|Drawing by Red Cheeks Factory.|
Re Chris Cillizza's essay, "Donald Trump is producing the greatest reality show ever", and the outraged response from Soledad O'Brien, formerly of CNN:
This terrible analysis by @CillizzaCNN is in part why people hate the media. https://t.co/xxRcAspyC1— Soledad O'Brien (@soledadobrien) March 7, 2018
It's not accurate. It's not funny. It's not clever. It's not analysis. It's facile. It shows an actual lack of understanding of reality tv (can't believe I'm typing that). It's mediocre. It's a time when viewers need to understand what's going on at the highest levels of govt.— Soledad O'Brien (@soledadobrien) March 7, 2018
I'm kind of baffled by the audience members talking about how O'Brien has "destroyed" or "totally owned" Cillizza in this argument—unless she's speaking in defense of the reality show industry, seriously maligned by a comparison to an operation as ill-scripted, aesthetically disastrous, and unprofitable as the Trump White House seems to be.
Personally I think this is the best writing I've ever seen from Cillizza, with that signature breathlessness, but really well observed and tight:
What's most amazing about Cohn's departure is not the theatrical way it played out but that just a few weeks ago people were talking about Cohn, a former Goldman Sachs executive, as a leading candidate to replace John Kelly as White House chief of staff.
Is there anything more reality TV than rapidly rising and then collapsing fortunes? The man or woman who you think is for sure going to win "Survivor" or get the final rose (do they still do that?) on "The Bachelor" suddenly falls into disfavor and is out before you blink.
You never see it coming! The reversal of expectations suggests anyone is vulnerable. Anyone can go at any time. It makes the show -- or, in this case, the White House -- that much more difficult to tear yourself away from, since you really can't predict what will happen next.No doubt it's missing something—any moral sense, any awareness that taking ratings as the criterion of success is the wrong way to run the United States government—but it's not missing truthfulness. (It even catches an important insight that all the commentators on Cohn's leaving the administration have missed; they keep sneering at him for "quitting over a tariff" when he failed to quit over Trump's endorsement of Nazis and Klansmen a while back, but they don't understand that he was pushed, for the sin of publicly second-guessing an imperial decision after it was made.) The Trump administration is the best thing that's ever happened to Cillizza, in the sense of providing material for his desire to write television criticism about real political life.

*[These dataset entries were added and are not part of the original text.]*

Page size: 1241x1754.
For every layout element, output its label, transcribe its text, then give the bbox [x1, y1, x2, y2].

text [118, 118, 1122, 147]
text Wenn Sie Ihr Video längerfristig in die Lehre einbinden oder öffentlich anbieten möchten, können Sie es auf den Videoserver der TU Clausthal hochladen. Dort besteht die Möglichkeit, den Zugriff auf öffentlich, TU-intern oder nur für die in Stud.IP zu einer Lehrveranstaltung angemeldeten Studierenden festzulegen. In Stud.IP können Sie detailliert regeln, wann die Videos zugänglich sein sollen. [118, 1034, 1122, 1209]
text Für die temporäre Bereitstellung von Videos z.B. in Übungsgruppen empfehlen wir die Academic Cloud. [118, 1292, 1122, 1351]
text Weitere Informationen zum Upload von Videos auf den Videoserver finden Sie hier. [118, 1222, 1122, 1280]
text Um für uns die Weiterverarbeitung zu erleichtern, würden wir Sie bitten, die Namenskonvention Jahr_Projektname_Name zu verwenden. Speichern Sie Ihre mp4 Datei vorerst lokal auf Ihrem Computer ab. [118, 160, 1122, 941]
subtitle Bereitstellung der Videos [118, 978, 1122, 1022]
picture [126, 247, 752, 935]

O'Brien, in contrast, is all moral sense and reality-blindness. She understands what Cillizza is describing in a bad thing, she just can't understand why he's saying it. Important things are happening! But alas, Cillizza is right about why they're happening. Thus, the two of them, each with half a very good idea about what's going on, are completely unable to communicate with each other.
Soledad O'Brien: Chris Cillizza's horrible tweet exemplifies why people hate the media. He has no understanding of how the fashion industry works.— YastronomicalOdds (@Yastreblyansky) March 7, 2018
Steve M has a different take, based on the undeniable facts that presidents started manipulating the media a couple of centuries before reality TV was invented and Cillizza is a known fool, which I can't really argue with.